Initiatives like these represent only a small fraction of the many uses of data science throughout the U.S. federal government. As a result of the widespread success of such programs, the White House announced an updated initiative in 2016, meant to expand on the goals of the BDRDI in 2012. These days, data science initiatives are hardly something that require special announcement: they are implied; baked into how the government operates at a fundamental level. With easy access to quality public sector data, private sector organizations such as Visual Capitalist, Apollo Yard, and Our World in Data, etc. are turning this data into insights with the help of data science and data visualization and sharing it with general public.
Unfortunately, for all this good, the power of data science has contributed equally to the federal government’s less-than-virtuous goals.
The Department of Defense, for example, has used big data towards both useful and potentially harmful ends.
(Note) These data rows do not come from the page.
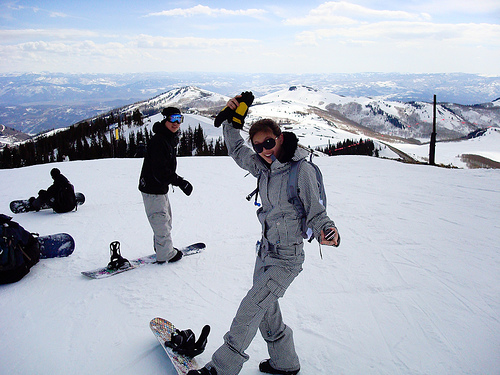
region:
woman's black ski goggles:
[244, 133, 279, 155]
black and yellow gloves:
[208, 80, 258, 132]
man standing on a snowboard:
[136, 95, 201, 270]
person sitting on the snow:
[26, 160, 83, 216]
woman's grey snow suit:
[206, 117, 329, 374]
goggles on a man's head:
[161, 110, 188, 124]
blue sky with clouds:
[1, 0, 496, 79]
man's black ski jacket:
[133, 116, 185, 196]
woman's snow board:
[148, 311, 209, 373]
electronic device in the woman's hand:
[318, 223, 336, 243]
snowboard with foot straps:
[145, 308, 216, 374]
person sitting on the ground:
[7, 165, 87, 226]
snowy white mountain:
[154, 85, 224, 101]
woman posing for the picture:
[205, 83, 366, 373]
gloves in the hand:
[211, 87, 256, 136]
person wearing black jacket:
[130, 98, 200, 269]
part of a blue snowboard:
[40, 230, 76, 260]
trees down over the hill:
[322, 133, 382, 162]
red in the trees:
[331, 140, 358, 155]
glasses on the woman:
[250, 135, 279, 159]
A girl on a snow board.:
[148, 90, 340, 374]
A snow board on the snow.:
[81, 240, 207, 278]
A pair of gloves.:
[213, 90, 255, 131]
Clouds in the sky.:
[1, 1, 498, 78]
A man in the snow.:
[138, 105, 193, 266]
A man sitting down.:
[28, 167, 77, 214]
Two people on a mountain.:
[80, 90, 340, 373]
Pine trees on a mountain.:
[2, 108, 382, 169]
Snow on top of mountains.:
[3, 69, 495, 374]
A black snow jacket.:
[138, 121, 183, 195]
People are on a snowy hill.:
[0, 51, 498, 372]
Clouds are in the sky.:
[1, 0, 492, 83]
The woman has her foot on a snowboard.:
[147, 315, 213, 373]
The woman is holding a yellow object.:
[223, 86, 255, 129]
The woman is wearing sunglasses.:
[250, 135, 275, 155]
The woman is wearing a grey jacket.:
[217, 120, 332, 245]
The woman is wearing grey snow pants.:
[203, 242, 304, 369]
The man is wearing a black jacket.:
[136, 120, 176, 193]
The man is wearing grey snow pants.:
[137, 187, 180, 263]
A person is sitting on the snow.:
[25, 166, 82, 211]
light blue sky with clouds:
[2, 0, 489, 76]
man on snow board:
[101, 111, 216, 284]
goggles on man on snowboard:
[166, 114, 186, 122]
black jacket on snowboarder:
[137, 120, 182, 201]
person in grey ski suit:
[196, 90, 317, 370]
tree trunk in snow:
[430, 98, 441, 164]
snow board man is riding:
[80, 235, 205, 277]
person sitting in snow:
[7, 168, 90, 213]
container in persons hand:
[219, 90, 253, 126]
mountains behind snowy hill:
[5, 71, 483, 156]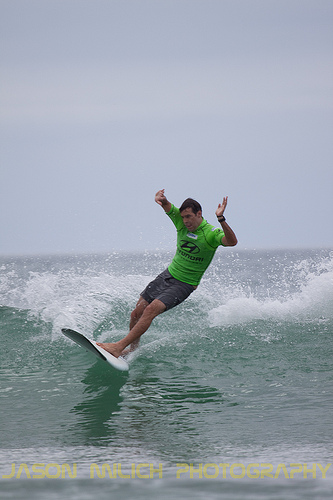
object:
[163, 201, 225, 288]
shirt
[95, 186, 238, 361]
man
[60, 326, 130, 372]
board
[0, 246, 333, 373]
wave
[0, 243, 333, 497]
water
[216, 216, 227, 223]
watch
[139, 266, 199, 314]
shorts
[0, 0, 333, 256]
sky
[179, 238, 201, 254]
logo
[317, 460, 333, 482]
letters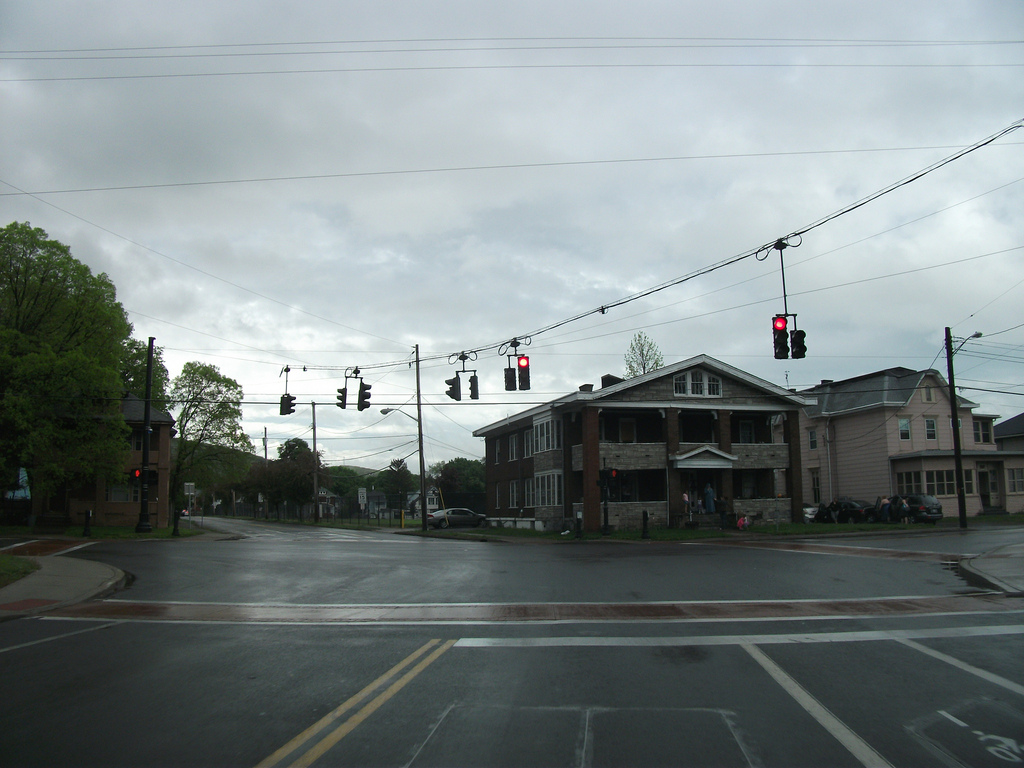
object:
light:
[517, 356, 530, 390]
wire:
[0, 143, 1024, 195]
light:
[772, 317, 789, 360]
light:
[789, 330, 806, 360]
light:
[504, 367, 517, 389]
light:
[469, 376, 478, 398]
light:
[444, 375, 460, 401]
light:
[358, 383, 372, 411]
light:
[280, 393, 296, 414]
As an example of the former: the “CINDER” program aimed to boost national defense by fostering new detection techniques capable of identifying foreign espionage over government and military computer networks. On the other hand, “Mind’s Eye” was the name given to their effort to develop visual intelligence in machines - the kind of visual intelligence relevant to mass surveillance and advanced weaponry. A White House document outlines the stated goal of this research:
Whereas traditional study of machine vision has made progress in recognizing a wide range of objects and their properties—the nouns in the description of a scene—Mind's Eye seeks to add the perceptual and cognitive underpinnings needed for recognizing and reasoning about the verbs in those scenes.Together, these technologies could enable a more complete visual narrative.
What could cameras armed with the ability to construct a “narrative” do? Well, they might make AI-driven weaponry - drones, for example - less prone to error, and even more deadly than they otherwise were. They could also empower surveillance agencies to more effectively spy on citizens at scale.
As the White House acknowledged back in 2012, big data is a big deal. It is powerful, and effective across nearly every sector, and every level of government. Now that we all understand this, the question becomes: how much of this data and techniques will be used for less than moral tasks?